A 1000 times faster

Efficient HTTP request authorization

2020-06-08

Most of the time I don’t have to care about milliseconds. I spend the majority of my engineering effort on system design problems such as: modularity, correctness, security, reliability, maintainability, code clarity, and testing. During the initial stages of implementing new systems I do spend time thinking about efficiency and scalability, and this informs my technology choices. Most of the time, however, the initial choices and implementations keep scaling for quite a long time before I am forced to refactor or redesign.

Every now and again though, you suddenly realise that your previous solution is no longer good enough. Recently I experienced this when our survey collection platform started collecting COVID-19 related data in large volumes. Our APIs were handling orders of magnitude more requests per second, and I had to make sure that the request authorization was as efficient as possible. This turned out to be a valuable learning experience, and so much fun that I have to write about it and reflect on it a bit.

Context

Let’s say you’re using OAuth2.0 and OpenIDConnect, users authenticate themselves, authorize clients to perform actions, the clients they authorize get access tokens, the access tokens have scopes, clients can get identity information, and then what? How do you structure how these tokens map to resource acccess in your APIs? This is the problem that I have been working on, and the domain in which efficiency popped up.

Speedup

Hashing

One thing you’ll read about when implementing OAuth2.0 is sender constrained tokens. The idea is that the access token is bound to the client by a shared secret. It is, theoretically speaking, a great solution to the problem of bearer tokens: that anyone in posession of it, can use it. But it is costly to implement and maintain. I wanted to approximate the idea in a lightweight way.

The solution was to collect the User Agent, and the IP address from which the token request came, to encrypt these, and add them as claims in the token. On token usage, the Authorization Server would check that the sender of the token had a matching User Agent and IP address. Neither of these attributes are cryptographically secure, but they prevent the simple case where I email my access token to my friend for re-use. And since we have a centralised server for validating tokens, scopes, and other attributes for access control, it is simple to implement. As a matter of detail it is also possible to relax the IP address requirement, to allow clients to use DHCP between getting and using an accesss token.

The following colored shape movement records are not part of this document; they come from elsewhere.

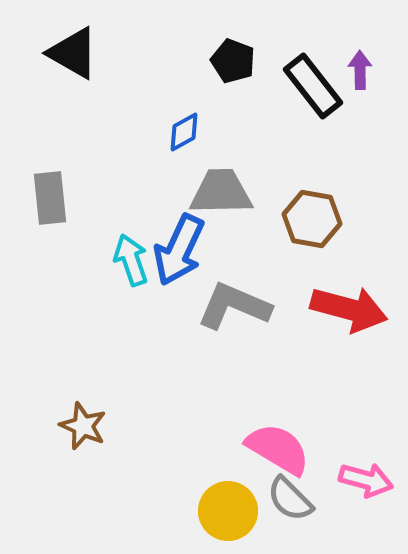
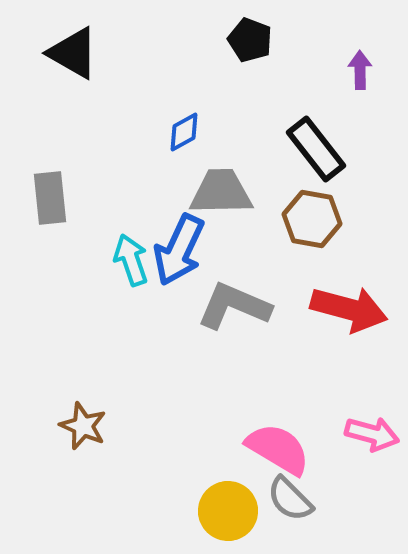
black pentagon: moved 17 px right, 21 px up
black rectangle: moved 3 px right, 63 px down
pink arrow: moved 6 px right, 46 px up
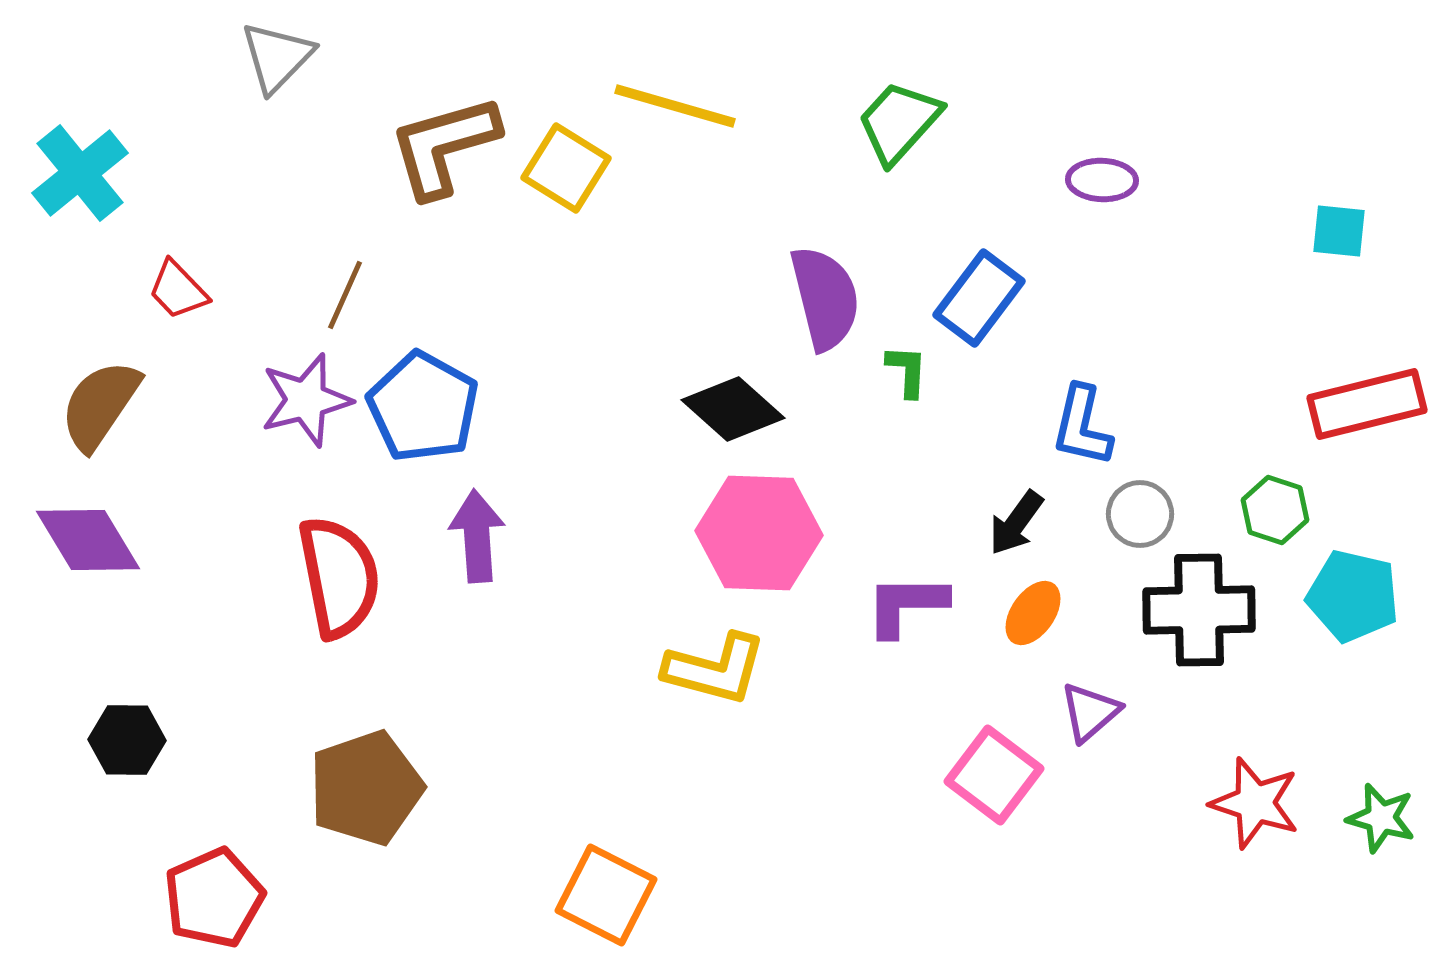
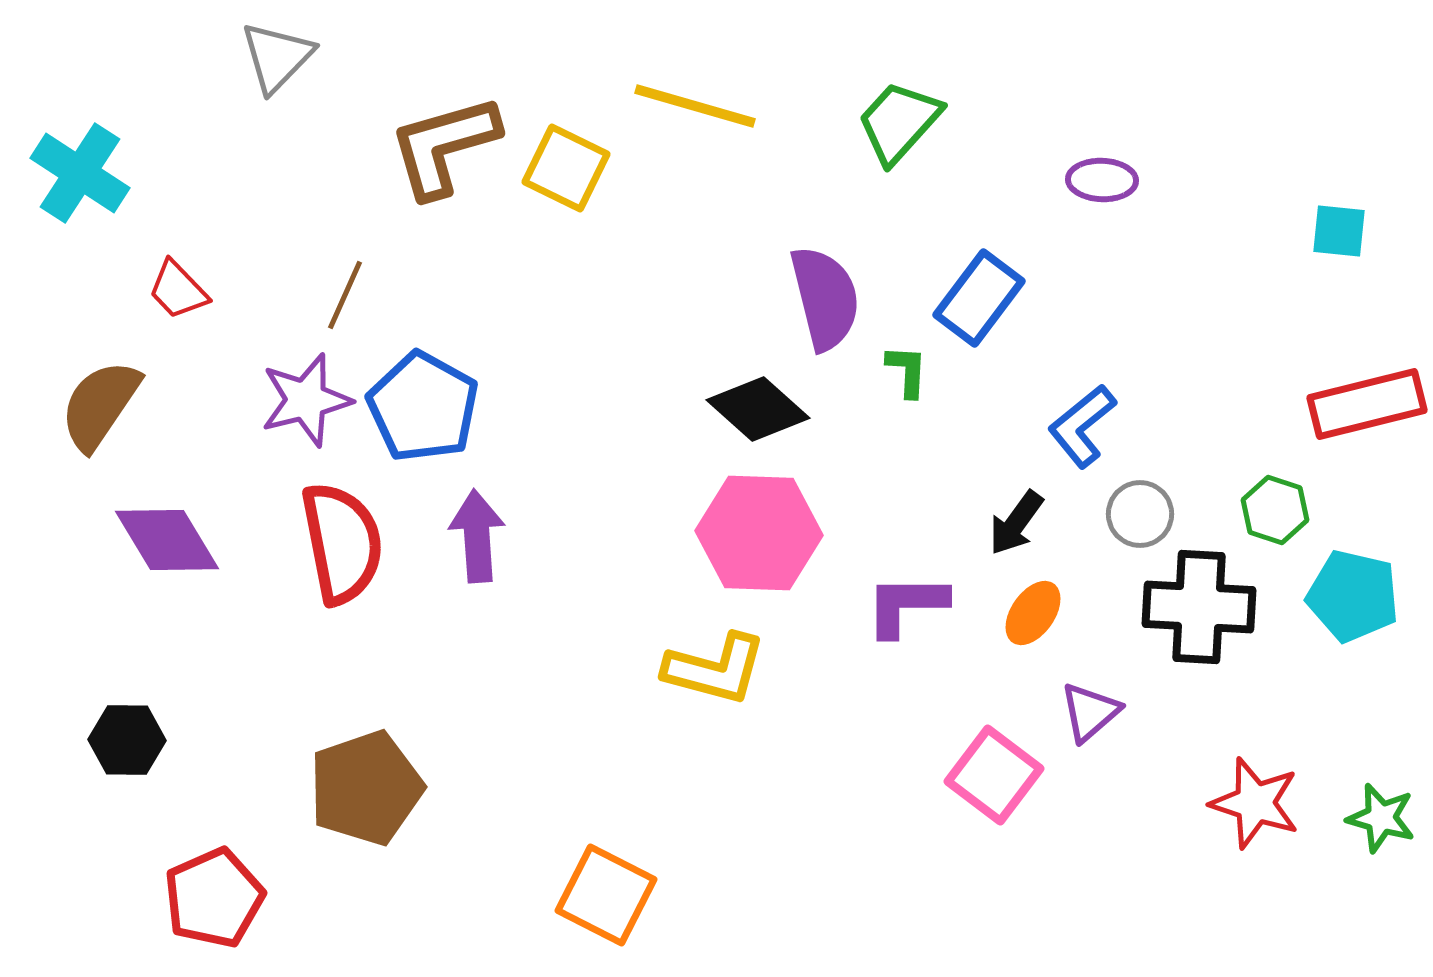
yellow line: moved 20 px right
yellow square: rotated 6 degrees counterclockwise
cyan cross: rotated 18 degrees counterclockwise
black diamond: moved 25 px right
blue L-shape: rotated 38 degrees clockwise
purple diamond: moved 79 px right
red semicircle: moved 3 px right, 34 px up
black cross: moved 3 px up; rotated 4 degrees clockwise
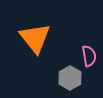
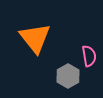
gray hexagon: moved 2 px left, 2 px up
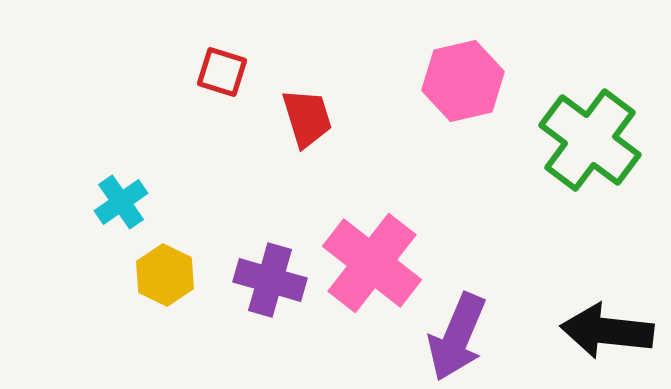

This worked well enough as an approximation of sender constrained tokens, but I chose bcrypt to encrypt the values. Being a password hashing function, it is designed to be slow. And this is what I didn’t consider: that when validating the access token sender’s User Agent and IP address againsst the claim, the Authorization Server would have to decrypt these values on each request, and it was slow by design! After realising this I switched to MD5, a simple yet collision resistant hash function which is really fast to compute. Given the short lifetime of access tokens, it would be costly to brute force such values if one wanted to move an access token between clients, and even then the damage would be negligable. This lead to at least 0.5 seconds speedup per request.

Caching

Soon after deploying the hashing speedup, I realised that it is possible to cache request authorization, for a given HTTP method, API endpoint, and access token. On the first successfully authorized request one can use the combination of HTTP method, uri, and token itself as a key, and the token’s exp claim as the value in a simple cache. On subsequent requests, one can simply index into the cache with the method, uri, and token, and compare the exp to the current time. Instead of having to verify a signature, and perform other authorization checks, one could simple do an O(1) hash table lookup, and an integer comparison, and be done with it.

This meant that the first successful request would be slower than the rest, but the rest would be really fast. In fact, after deploying it, I saw that request authorization now took only 1ms. The implementation cost was minimal too.

Reflection

Shaving 990ms off all API requests was wonderful, especially as I sat watching the survey responses stream in by the thousands. It was also a reminder that it is worth pausing to consider these choices when implementing things. Is the algorithm choice well suited for the task? Is there a faster one that has good enough properties in other ways too? And can you cache something, without the cache itself becoming unwanted state?